■ Data provided:
=== Begin Enclosure ===

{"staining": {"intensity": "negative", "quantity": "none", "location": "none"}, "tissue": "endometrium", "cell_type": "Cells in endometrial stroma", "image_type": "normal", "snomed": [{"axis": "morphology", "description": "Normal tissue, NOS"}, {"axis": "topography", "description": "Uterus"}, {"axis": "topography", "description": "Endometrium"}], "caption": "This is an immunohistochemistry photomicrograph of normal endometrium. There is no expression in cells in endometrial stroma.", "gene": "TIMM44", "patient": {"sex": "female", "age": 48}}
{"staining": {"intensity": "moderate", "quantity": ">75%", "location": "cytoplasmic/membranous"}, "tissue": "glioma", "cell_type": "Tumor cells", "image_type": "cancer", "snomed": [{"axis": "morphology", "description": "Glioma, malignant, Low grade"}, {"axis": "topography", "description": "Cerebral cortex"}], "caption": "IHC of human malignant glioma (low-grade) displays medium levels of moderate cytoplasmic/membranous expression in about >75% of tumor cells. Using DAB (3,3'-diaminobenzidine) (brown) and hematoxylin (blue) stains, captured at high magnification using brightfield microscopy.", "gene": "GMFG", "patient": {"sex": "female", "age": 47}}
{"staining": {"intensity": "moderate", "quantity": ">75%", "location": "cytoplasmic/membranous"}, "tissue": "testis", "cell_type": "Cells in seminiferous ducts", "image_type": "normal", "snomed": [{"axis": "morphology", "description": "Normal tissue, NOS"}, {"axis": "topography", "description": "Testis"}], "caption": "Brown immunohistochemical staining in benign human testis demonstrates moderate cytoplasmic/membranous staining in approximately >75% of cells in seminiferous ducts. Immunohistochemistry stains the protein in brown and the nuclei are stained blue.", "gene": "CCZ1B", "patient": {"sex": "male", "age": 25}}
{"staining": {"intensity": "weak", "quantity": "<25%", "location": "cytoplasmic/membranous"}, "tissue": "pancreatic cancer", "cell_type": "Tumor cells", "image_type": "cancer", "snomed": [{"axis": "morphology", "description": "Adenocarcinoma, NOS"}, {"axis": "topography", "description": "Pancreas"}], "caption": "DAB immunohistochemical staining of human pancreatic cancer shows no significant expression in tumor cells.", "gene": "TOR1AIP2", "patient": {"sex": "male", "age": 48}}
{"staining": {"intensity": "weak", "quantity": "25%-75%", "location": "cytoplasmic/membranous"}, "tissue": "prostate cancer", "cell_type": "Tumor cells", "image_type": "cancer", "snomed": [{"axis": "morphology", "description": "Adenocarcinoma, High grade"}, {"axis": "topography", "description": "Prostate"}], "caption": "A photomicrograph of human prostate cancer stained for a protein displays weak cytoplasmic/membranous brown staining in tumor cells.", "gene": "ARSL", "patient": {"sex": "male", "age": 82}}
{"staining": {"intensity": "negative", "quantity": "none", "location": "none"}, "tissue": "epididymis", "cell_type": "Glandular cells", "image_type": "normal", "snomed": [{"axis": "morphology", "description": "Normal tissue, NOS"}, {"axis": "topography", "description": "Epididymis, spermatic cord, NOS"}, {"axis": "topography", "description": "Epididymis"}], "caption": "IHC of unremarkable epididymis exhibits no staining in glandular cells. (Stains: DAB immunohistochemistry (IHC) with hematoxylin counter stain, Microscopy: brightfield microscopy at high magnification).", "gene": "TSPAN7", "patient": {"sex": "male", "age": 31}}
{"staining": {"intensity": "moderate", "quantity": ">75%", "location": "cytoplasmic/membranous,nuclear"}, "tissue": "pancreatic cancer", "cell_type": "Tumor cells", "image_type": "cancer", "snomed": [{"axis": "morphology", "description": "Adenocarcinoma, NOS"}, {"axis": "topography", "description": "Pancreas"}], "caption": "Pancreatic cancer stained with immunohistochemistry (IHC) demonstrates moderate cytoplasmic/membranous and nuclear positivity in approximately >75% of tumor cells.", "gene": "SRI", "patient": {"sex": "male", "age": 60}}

=== End Enclosure ===

■ How to complete this task: Nothing may be omitted; retype every record exactly.

■ Response box:
{"staining": {"intensity": "negative", "quantity": "none", "location": "none"}, "tissue": "endometrium", "cell_type": "Cells in endometrial stroma", "image_type": "normal", "snomed": [{"axis": "morphology", "description": "Normal tissue, NOS"}, {"axis": "topography", "description": "Uterus"}, {"axis": "topography", "description": "Endometrium"}], "caption": "This is an immunohistochemistry photomicrograph of normal endometrium. There is no expression in cells in endometrial stroma.", "gene": "TIMM44", "patient": {"sex": "female", "age": 48}}
{"staining": {"intensity": "moderate", "quantity": ">75%", "location": "cytoplasmic/membranous"}, "tissue": "glioma", "cell_type": "Tumor cells", "image_type": "cancer", "snomed": [{"axis": "morphology", "description": "Glioma, malignant, Low grade"}, {"axis": "topography", "description": "Cerebral cortex"}], "caption": "IHC of human malignant glioma (low-grade) displays medium levels of moderate cytoplasmic/membranous expression in about >75% of tumor cells. Using DAB (3,3'-diaminobenzidine) (brown) and hematoxylin (blue) stains, captured at high magnification using brightfield microscopy.", "gene": "GMFG", "patient": {"sex": "female", "age": 47}}
{"staining": {"intensity": "moderate", "quantity": ">75%", "location": "cytoplasmic/membranous"}, "tissue": "testis", "cell_type": "Cells in seminiferous ducts", "image_type": "normal", "snomed": [{"axis": "morphology", "description": "Normal tissue, NOS"}, {"axis": "topography", "description": "Testis"}], "caption": "Brown immunohistochemical staining in benign human testis demonstrates moderate cytoplasmic/membranous staining in approximately >75% of cells in seminiferous ducts. Immunohistochemistry stains the protein in brown and the nuclei are stained blue.", "gene": "CCZ1B", "patient": {"sex": "male", "age": 25}}
{"staining": {"intensity": "weak", "quantity": "<25%", "location": "cytoplasmic/membranous"}, "tissue": "pancreatic cancer", "cell_type": "Tumor cells", "image_type": "cancer", "snomed": [{"axis": "morphology", "description": "Adenocarcinoma, NOS"}, {"axis": "topography", "description": "Pancreas"}], "caption": "DAB immunohistochemical staining of human pancreatic cancer shows no significant expression in tumor cells.", "gene": "TOR1AIP2", "patient": {"sex": "male", "age": 48}}
{"staining": {"intensity": "weak", "quantity": "25%-75%", "location": "cytoplasmic/membranous"}, "tissue": "prostate cancer", "cell_type": "Tumor cells", "image_type": "cancer", "snomed": [{"axis": "morphology", "description": "Adenocarcinoma, High grade"}, {"axis": "topography", "description": "Prostate"}], "caption": "A photomicrograph of human prostate cancer stained for a protein displays weak cytoplasmic/membranous brown staining in tumor cells.", "gene": "ARSL", "patient": {"sex": "male", "age": 82}}
{"staining": {"intensity": "negative", "quantity": "none", "location": "none"}, "tissue": "epididymis", "cell_type": "Glandular cells", "image_type": "normal", "snomed": [{"axis": "morphology", "description": "Normal tissue, NOS"}, {"axis": "topography", "description": "Epididymis, spermatic cord, NOS"}, {"axis": "topography", "description": "Epididymis"}], "caption": "IHC of unremarkable epididymis exhibits no staining in glandular cells. (Stains: DAB immunohistochemistry (IHC) with hematoxylin counter stain, Microscopy: brightfield microscopy at high magnification).", "gene": "TSPAN7", "patient": {"sex": "male", "age": 31}}
{"staining": {"intensity": "moderate", "quantity": ">75%", "location": "cytoplasmic/membranous,nuclear"}, "tissue": "pancreatic cancer", "cell_type": "Tumor cells", "image_type": "cancer", "snomed": [{"axis": "morphology", "description": "Adenocarcinoma, NOS"}, {"axis": "topography", "description": "Pancreas"}], "caption": "Pancreatic cancer stained with immunohistochemistry (IHC) demonstrates moderate cytoplasmic/membranous and nuclear positivity in approximately >75% of tumor cells.", "gene": "SRI", "patient": {"sex": "male", "age": 60}}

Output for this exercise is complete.